**INSTRUCTION:**
Show each line of the records in which the word "Open" occurs.

**PROVIDED ENTRIES:**
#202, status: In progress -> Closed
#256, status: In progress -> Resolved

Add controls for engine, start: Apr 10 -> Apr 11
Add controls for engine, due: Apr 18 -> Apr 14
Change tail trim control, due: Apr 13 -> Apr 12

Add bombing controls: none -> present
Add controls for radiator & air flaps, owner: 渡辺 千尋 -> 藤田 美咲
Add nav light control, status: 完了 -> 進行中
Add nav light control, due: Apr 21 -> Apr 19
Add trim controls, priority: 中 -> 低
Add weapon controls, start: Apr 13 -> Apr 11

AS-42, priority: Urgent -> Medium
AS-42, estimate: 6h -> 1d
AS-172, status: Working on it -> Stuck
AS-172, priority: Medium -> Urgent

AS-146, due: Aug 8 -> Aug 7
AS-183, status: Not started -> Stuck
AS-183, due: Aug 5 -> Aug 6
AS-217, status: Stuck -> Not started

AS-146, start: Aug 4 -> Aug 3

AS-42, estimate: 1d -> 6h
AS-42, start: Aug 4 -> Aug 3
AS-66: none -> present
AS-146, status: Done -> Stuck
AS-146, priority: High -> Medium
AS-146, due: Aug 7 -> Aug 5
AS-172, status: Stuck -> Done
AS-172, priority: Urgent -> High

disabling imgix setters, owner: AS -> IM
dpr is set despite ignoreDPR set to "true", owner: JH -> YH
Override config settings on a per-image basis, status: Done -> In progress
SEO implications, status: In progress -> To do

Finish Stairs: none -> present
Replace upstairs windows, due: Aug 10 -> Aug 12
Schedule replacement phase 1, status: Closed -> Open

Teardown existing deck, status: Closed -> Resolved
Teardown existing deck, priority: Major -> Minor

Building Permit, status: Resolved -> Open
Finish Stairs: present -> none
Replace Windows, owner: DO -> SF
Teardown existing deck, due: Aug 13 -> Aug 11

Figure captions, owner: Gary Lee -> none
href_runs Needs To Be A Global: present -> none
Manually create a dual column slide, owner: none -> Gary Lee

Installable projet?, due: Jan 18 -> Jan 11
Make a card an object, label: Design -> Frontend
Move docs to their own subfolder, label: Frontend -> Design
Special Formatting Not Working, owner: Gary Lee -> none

**EXERCISE OUTPUT:**
Schedule replacement phase 1, status: Closed -> Open
Building Permit, status: Resolved -> Open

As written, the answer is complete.